Remember, as far as I can decipher, the beaver myth was first published in the mid to late 19th century by historians from deep-rooted Deerfield families, writers who obviously had learned of it as a fanciful local legend told around toasty winter fireplaces. The people who first learned of the indigenous myth were a rare breed indeed, that is people who could communicate with the contact-period Connecticut River Valley tribes. But really, how precise was their understanding, how accurate was their retelling, and wouldn’t the tale have become far less reliable after generations of oral tradition delivered through a Western Christian lens?
A similar oral-history conundrum involves a legend that circulated in Whately lore at least through the 19th century, beginning in the Parker family from which I descend. Sixth-great-granduncle Abraham Parker built the first home below Sugarloaf in the Canterbury section of then North Hatfield in 1749, migrating from Fort No. 4 in Charlestown, N.H., by way of Groton.
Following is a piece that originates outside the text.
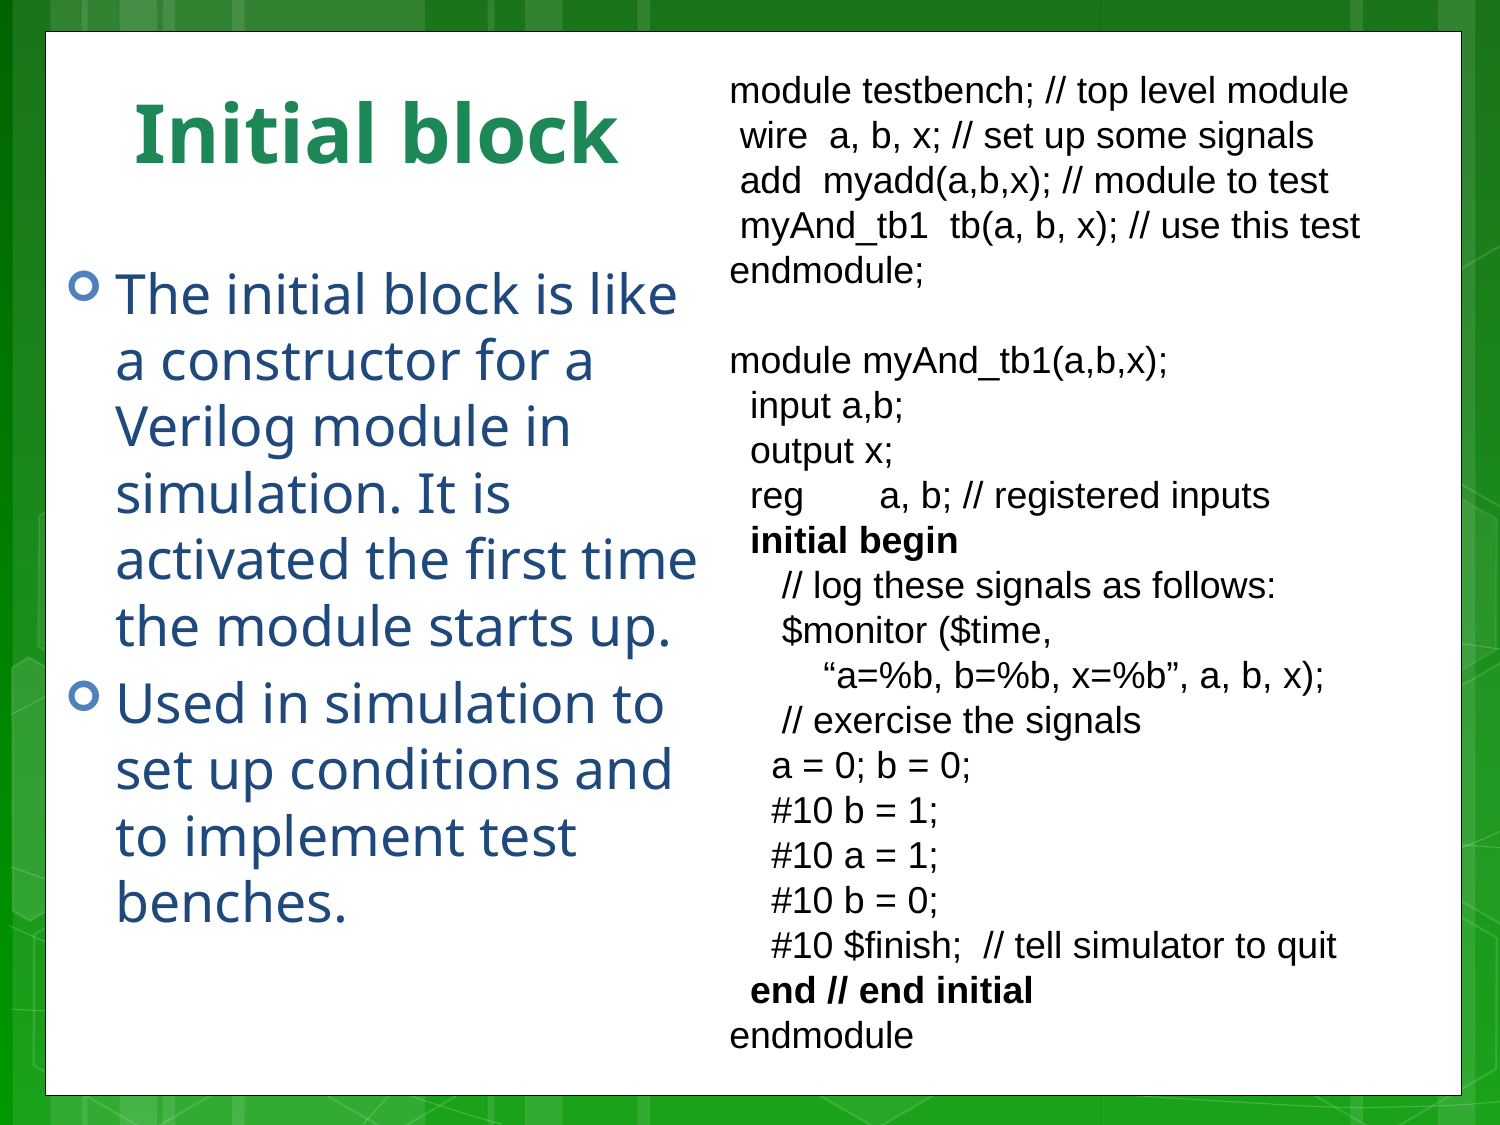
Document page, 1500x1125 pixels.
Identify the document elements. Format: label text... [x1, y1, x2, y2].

text_box module testbench; // top level module wire a, b, x; // set up some signals add myadd(a,b,x); // module to test myAnd_tb1 tb(a, b, x); // use this test endmodule; module myAnd_tb1(a,b,x); input a,b; output x; reg a, b; // registered inputs initial begin // log these signals as follows: $monitor ($time, “a=%b, b=%b, x=%b”, a, b, x); // exercise the signals a = 0; b = 0; #10 b = 1; #10 a = 1; #10 b = 0; #10 $finish; // tell simulator to quit end // end initial endmodule [714, 59, 1455, 1064]
title Initial block [119, 73, 714, 188]
list The initial block is like a constructor for a Verilog module in simulation. It is activated the first time the module starts up. Used in simulation to set up conditions and to implement test benches. [50, 251, 714, 993]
Parker — who would have had a lot of exposure to Indians in a lifetime cut short by winter drowning in the Connecticut River below Sugarloaf (March 1757) — was probably the Caucasian originator of the witch tale that his family recited for many generations. He likely heard it from marauding Indians living in seclusion nearby and/or passing through his spread on sacred ground within the old Whately Oxbow. What became Hopewell Swamp is still today good hunting terrain that has been in continuous use by hunters for more than 12,000 years. I’ve told the tale before, but to refresh your memory, alongside a one-room schoolhouse that no longer exists somewhere near Chang Farm was an earthen depression said to have been left by a witch who leaped from Sugarloaf and disfigured the giant oak limb upon which she landed before hopping to the ground and disappearing into the spooky hole that could never be filled. Indians had witches, too, but they typically appeared as animals, for instance a bear or cougar or wolf. My guess is that the witch tale was born at that site long before colonists arrived, and the witch was probably over time Anglicized from animal to human by Christian interlopers who swindled Indians for the land.
Today, bears and maybe even cougars and wolves are back, the Indians have vanished, and old legends sprout new growth, some inaccurate if not malignant. Not only that, but a smaller beaver species is back wreaking havoc in the uplands and lowlands alike.
There’s more, much, much more. I’m currently assembling information for a spring Whately Oxbow program I agreed to present for the Whately and Hatfield historical societies. A complex subject, I hope I can meet the challenge.
To do so, I must remain open-minded and keep digging.